═══ Supplied passage

I'm not sure about crossing Canada to the US, but I do know that my shipment had to be handed off to a Mexican carrier at the border in TJ. My shipment had a complete itemized meneja de casa & was not subject to any importation costs. You'll have to do some research to see which would be most advantageous in your particular case....one-time tax-free importation under an FM3 or FM2 in your name, versus whatever rules apply to your wife bringing personal possessions & household items in as a citizen. You cannot import household possessions under the one-time, tax-free rule on an FMM (tourist visa).

Makaloco is correct in referring you to the Yahoo La Paz ******'s site, there was a recent post by a Canadian who moved a classic Vette down here from the frozen north & who went through all the Mexican Consulate hoops. I know that he ended up driving the Vette down as the most secure & cost-effective way of getting it here. If you can't find a way to ship that you're totally comfortable with, you might consider driving both vehicles down, you in one & your wife in the other & caravan together....that way, you could also carry smaller irreplaceable items with you in both vehicles. Also, vehicles cannot be imported on an FMM; FM3 or FM2 is required, along with a Mexican driver's license. It might make more sense to drive them down & once you get situated here then get Mexican DL & initiate the importation process here through Aduana at a later date.

══════
═══ Provided material

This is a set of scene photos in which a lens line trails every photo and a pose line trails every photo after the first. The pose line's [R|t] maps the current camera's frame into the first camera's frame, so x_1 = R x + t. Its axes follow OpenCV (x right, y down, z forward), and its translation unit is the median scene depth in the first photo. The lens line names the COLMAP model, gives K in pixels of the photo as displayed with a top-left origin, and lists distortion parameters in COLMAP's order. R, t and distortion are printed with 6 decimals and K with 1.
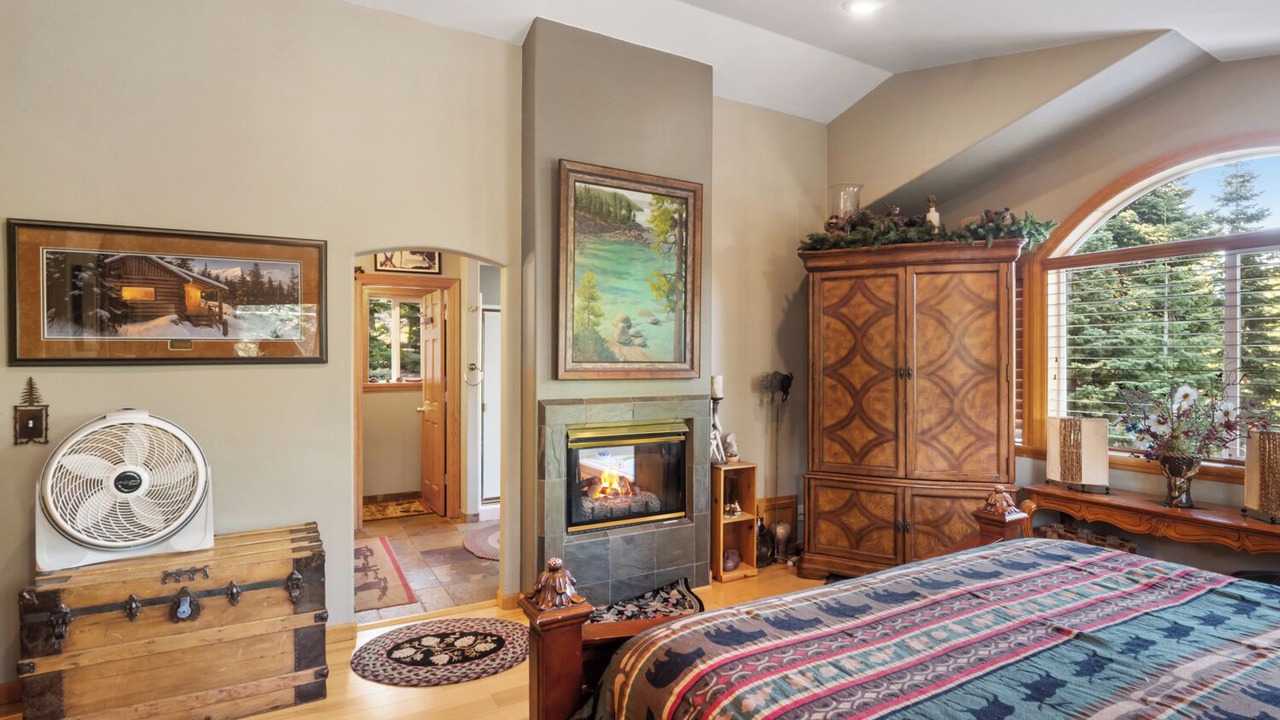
lens RADIAL K [[653.1, 0, 651.3], [0, 653.1, 358.7], [0, 0, 1]] dist [-0.019788, -0.007372]
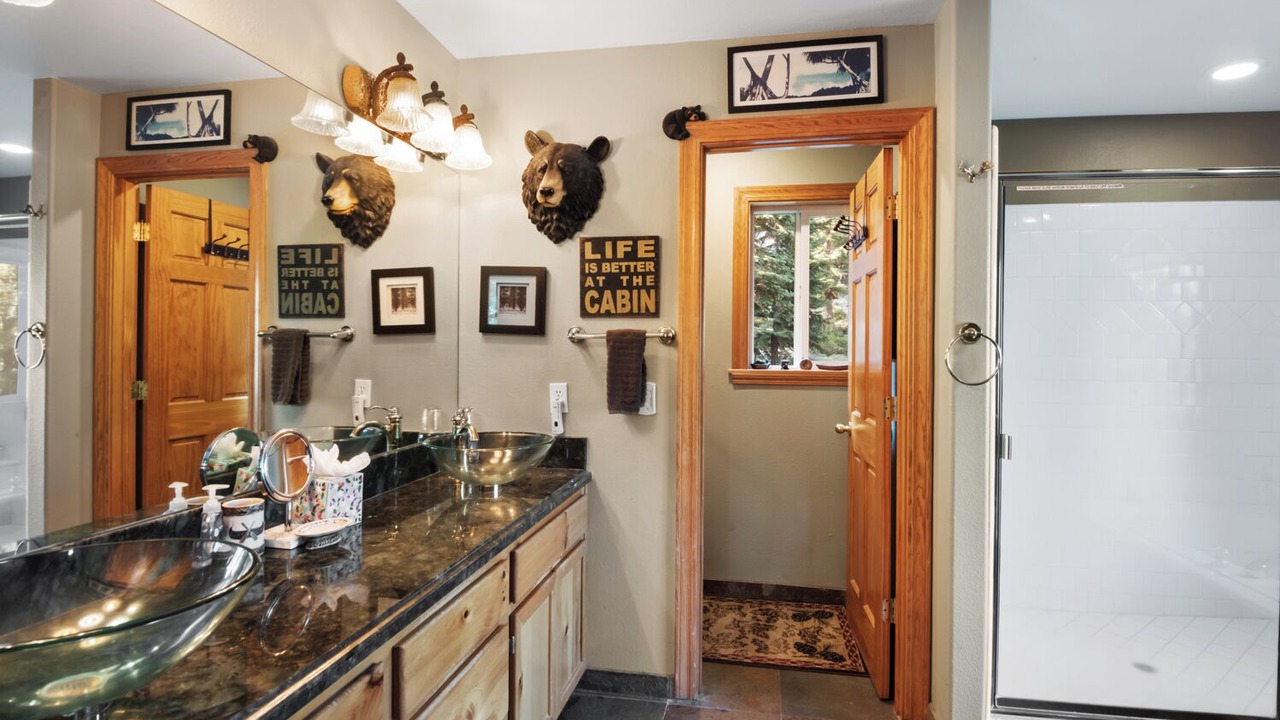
lens RADIAL K [[653.1, 0, 650.7], [0, 653.1, 349.0], [0, 0, 1]] dist [-0.019788, -0.007372]
pose [[0.777877, 0.006828, -0.628380, -0.183179], [-0.004220, 0.999975, 0.005642, 0.019993], [0.628403, -0.001737, 0.777886, 0.600500]]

══════

§ Tasks for this exercise:
(a) In the forum post about moving to Mexico, how did the Canadian with the classic Vette end up getting it there?
(b) Could you pick up the forum post about moving to Mexico after its last sentence and continue it?
The listing isn't needed for anything here.

§ Solved tasks:
(a) He drove it down.

(b)
My assumption is that you'll be flying in & having all your possessions shipped? Be prepared....all my possessions went into storage well-packed, but my shipment got the red light at the border & many, many boxes were opened & inspected....sadly, the things which were inspected were NOT re-packed with the original care, so there was some damage & breakage. My oak & leather sofa which had left Portland crated arrived in La Paz totally "nekkid" & the guys lifted if off the truck here by the leather over-stuffed arm rather than the solid oak arm frame & the weight of the couch tore the leather!  So I strongly recommend for anything really high value or antiques/family heirlooms/irreplaceable/sentimental items, that you try to figure out a way to either be at the border during the inspection process to repack securely or carry them yourself.


----------



## CDN_Johnny (May 14, 2011)

La Paz

Thank you for the Info very reassuring in it's way 

Some of the Movers are starting to see it my way 
I guess they are/were comfortable with the Brokers in Laredo as they have ove to Lake Chapala, D.F., and the main land industrial areas.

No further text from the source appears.